“I want some candy.”
When her mother was conscious, she would say this. She no longer remembered her stay in Golden, but she was able to tell Mitsuki and her sister apart. When she opened her eyes and saw Mitsuki, she would say her name and stretch out her hand.
After a week, the sisters began to allow themselves to think openly that their mother was really dying. They had never truthfully expected that day to come—had purposely avoided the thought—so it felt almost unreal. Though reluctant to have others see her as she was now, the following day they divided up a short list of people whom they thought she should see once more before she died, and contacted them.
The next morning, the doctor requested a family conference. He wanted to confirm that proceeding only with low-calorie IVs was acceptable if the antibiotics continued to fail to take effect. They reassured him that it was fine with them, hoping after the words were out of their mouths that their feelings hadn’t come across too baldly. Continuing low-calorie sustenance meant their mother would be dead in a matter of weeks.
Soon now, the day would finally come.
Eating a late lunch together, they could not hold back their excitement.
“Unbelievable.”
“Mind-boggling.”
Little did they imagine that the doctor would have more news for them the following morning.
THE END POSTPONED
“Anyway, she’s gradually beating the pneumonia on her own,” the doctor told Mitsuki over the telephone just after the test results came in. “It looks like her final call won’t come this time.”

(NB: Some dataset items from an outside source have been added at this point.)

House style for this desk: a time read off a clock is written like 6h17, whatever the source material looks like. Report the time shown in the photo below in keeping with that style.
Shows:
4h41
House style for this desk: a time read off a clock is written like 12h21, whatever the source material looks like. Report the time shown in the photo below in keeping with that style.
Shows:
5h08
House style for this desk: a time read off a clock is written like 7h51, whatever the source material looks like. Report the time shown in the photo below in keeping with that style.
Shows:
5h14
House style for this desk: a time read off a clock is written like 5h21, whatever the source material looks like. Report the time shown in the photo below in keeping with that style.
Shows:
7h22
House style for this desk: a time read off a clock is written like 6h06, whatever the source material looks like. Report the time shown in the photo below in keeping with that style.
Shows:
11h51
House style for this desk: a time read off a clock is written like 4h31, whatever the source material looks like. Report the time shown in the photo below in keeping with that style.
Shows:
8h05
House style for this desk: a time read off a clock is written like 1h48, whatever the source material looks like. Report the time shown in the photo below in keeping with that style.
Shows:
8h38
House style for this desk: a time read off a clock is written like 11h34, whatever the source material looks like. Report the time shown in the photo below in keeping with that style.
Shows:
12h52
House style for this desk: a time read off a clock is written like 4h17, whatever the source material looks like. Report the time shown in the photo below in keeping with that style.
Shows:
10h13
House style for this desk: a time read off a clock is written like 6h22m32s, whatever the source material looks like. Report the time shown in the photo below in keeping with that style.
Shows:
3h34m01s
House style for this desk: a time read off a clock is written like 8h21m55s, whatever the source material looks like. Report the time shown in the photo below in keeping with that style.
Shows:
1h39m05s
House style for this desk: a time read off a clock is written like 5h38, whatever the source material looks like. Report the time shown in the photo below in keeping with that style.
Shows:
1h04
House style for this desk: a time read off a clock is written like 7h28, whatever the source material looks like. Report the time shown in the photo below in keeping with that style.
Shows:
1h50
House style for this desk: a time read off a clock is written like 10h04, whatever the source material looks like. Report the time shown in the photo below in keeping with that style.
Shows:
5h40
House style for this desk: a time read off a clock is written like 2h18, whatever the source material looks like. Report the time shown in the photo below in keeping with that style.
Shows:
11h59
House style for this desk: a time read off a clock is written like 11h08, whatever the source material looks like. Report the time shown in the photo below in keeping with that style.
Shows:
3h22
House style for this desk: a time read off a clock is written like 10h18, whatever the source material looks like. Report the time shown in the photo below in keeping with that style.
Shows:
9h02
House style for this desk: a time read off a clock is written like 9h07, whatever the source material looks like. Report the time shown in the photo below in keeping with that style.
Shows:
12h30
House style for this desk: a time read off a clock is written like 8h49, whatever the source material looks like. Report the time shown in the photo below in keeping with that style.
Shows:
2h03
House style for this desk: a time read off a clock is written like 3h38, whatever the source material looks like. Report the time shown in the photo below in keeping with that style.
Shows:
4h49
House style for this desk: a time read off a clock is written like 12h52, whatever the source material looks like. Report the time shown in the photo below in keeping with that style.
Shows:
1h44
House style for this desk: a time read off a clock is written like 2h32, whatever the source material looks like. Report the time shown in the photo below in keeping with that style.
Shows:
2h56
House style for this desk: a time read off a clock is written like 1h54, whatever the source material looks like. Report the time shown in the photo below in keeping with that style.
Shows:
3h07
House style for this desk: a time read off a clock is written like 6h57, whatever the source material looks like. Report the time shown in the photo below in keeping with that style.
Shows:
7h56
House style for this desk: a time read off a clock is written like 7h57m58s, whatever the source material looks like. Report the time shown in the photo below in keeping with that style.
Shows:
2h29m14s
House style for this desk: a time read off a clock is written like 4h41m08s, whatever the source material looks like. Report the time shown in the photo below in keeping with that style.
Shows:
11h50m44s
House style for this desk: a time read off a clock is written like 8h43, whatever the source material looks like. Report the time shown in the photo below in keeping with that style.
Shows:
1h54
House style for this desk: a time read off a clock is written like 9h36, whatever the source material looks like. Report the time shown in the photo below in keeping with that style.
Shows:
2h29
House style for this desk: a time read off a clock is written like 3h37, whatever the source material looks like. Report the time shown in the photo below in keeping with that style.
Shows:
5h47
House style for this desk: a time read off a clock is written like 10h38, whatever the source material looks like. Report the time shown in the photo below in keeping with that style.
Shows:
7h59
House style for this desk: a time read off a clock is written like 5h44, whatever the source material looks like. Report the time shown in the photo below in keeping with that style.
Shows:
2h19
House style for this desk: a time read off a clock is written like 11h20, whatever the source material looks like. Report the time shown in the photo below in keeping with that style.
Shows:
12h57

This sounded sarcastic to her.
He said he had something he needed to discuss with the family, but it was still early in the morning so she decided to get in touch with Natsuki later, after she had found out the details. She took off for the hospital alone. The smooth-faced doctor was sitting at a computer in the nurses’ station. When she said good morning, he looked up and told her that he wanted to switch her mother’s IV to a high-calorie solution.
“That will increase her chances of recovery. Once she recovers, we can begin therapy for her dysphagia so she can eat again.”
He went on to explain that her mother was now receiving “peripheral hyperalimentation,” scant nutrition inserted through a vein in the arm or leg. If she was switched to high-calorie intake, she would have “central venous hyperalimentation” with nutrition going directly into a main artery, allowing her to absorb a far richer glucose solution.
More new words Mitsuki would rather not have to learn.
“At her present weight, about seven hundred calories a day should be sufficient.”
The number itself meant little to her. The doctor’s voice receded. Her mind went blank. He went on for another minute or two but the interval seemed interminable, a deviation from the laws of physics.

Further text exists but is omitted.